### Required action
Every line below that carries the word "them" needs to be copied.

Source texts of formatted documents
= Beginning of Section =

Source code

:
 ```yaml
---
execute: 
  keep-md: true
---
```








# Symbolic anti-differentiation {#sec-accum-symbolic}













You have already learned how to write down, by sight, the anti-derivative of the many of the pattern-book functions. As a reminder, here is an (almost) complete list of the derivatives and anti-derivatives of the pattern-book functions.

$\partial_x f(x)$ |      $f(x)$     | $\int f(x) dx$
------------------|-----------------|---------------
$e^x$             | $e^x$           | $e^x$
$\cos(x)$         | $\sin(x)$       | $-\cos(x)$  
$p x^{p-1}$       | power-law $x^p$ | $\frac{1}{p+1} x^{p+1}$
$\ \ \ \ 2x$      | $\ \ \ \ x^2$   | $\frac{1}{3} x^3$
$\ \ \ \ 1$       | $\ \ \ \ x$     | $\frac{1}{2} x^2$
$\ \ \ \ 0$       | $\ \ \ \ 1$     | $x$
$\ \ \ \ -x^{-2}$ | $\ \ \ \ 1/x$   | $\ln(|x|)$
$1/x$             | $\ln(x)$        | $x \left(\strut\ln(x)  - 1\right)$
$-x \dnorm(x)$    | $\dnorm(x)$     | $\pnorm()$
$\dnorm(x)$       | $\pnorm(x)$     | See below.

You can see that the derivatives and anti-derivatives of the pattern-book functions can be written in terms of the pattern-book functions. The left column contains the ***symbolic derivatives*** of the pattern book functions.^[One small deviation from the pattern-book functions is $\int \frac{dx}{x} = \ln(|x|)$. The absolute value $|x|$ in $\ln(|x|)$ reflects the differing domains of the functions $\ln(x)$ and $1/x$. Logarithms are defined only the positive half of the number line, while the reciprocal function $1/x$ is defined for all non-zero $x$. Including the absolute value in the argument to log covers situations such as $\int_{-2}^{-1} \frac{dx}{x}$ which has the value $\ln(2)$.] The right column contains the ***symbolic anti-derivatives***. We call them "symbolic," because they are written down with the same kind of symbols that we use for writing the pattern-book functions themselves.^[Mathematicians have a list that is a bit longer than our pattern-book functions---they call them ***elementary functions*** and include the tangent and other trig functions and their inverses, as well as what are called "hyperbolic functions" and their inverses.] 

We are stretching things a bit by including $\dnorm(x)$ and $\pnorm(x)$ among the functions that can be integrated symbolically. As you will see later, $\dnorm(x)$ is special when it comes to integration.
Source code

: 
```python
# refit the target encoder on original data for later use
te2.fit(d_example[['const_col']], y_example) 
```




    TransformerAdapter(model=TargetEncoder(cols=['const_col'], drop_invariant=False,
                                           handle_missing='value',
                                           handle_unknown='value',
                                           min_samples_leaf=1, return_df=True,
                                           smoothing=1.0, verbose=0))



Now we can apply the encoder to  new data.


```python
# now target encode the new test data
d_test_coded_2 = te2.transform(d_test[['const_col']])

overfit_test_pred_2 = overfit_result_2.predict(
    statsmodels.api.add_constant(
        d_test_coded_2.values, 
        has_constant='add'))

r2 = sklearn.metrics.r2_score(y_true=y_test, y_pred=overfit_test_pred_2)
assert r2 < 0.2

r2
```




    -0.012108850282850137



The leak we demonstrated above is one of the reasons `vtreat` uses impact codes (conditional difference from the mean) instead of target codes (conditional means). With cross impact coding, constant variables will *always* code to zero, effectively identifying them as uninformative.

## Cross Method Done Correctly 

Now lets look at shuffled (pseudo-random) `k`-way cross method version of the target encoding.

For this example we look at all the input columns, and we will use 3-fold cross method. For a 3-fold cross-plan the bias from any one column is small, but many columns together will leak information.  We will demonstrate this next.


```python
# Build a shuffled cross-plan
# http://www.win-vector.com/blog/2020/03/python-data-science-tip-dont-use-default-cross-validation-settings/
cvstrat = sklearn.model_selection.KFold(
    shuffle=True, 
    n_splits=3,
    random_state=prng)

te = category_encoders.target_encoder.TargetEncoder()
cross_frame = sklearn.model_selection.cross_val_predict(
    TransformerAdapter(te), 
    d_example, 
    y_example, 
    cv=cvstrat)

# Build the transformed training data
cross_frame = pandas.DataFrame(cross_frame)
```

= End of Section =

### Output
You can see that the derivatives and anti-derivatives of the pattern-book functions can be written in terms of the pattern-book functions. The left column contains the ***symbolic derivatives*** of the pattern book functions.^[One small deviation from the pattern-book functions is $\int \frac{dx}{x} = \ln(|x|)$. The absolute value $|x|$ in $\ln(|x|)$ reflects the differing domains of the functions $\ln(x)$ and $1/x$. Logarithms are defined only the positive half of the number line, while the reciprocal function $1/x$ is defined for all non-zero $x$. Including the absolute value in the argument to log covers situations such as $\int_{-2}^{-1} \frac{dx}{x}$ which has the value $\ln(2)$.] The right column contains the ***symbolic anti-derivatives***. We call them "symbolic," because they are written down with the same kind of symbols that we use for writing the pattern-book functions themselves.^[Mathematicians have a list that is a bit longer than our pattern-book functions---they call them ***elementary functions*** and include the tangent and other trig functions and their inverses, as well as what are called "hyperbolic functions" and their inverses.] 
The leak we demonstrated above is one of the reasons `vtreat` uses impact codes (conditional difference from the mean) instead of target codes (conditional means). With cross impact coding, constant variables will *always* code to zero, effectively identifying them as uninformative.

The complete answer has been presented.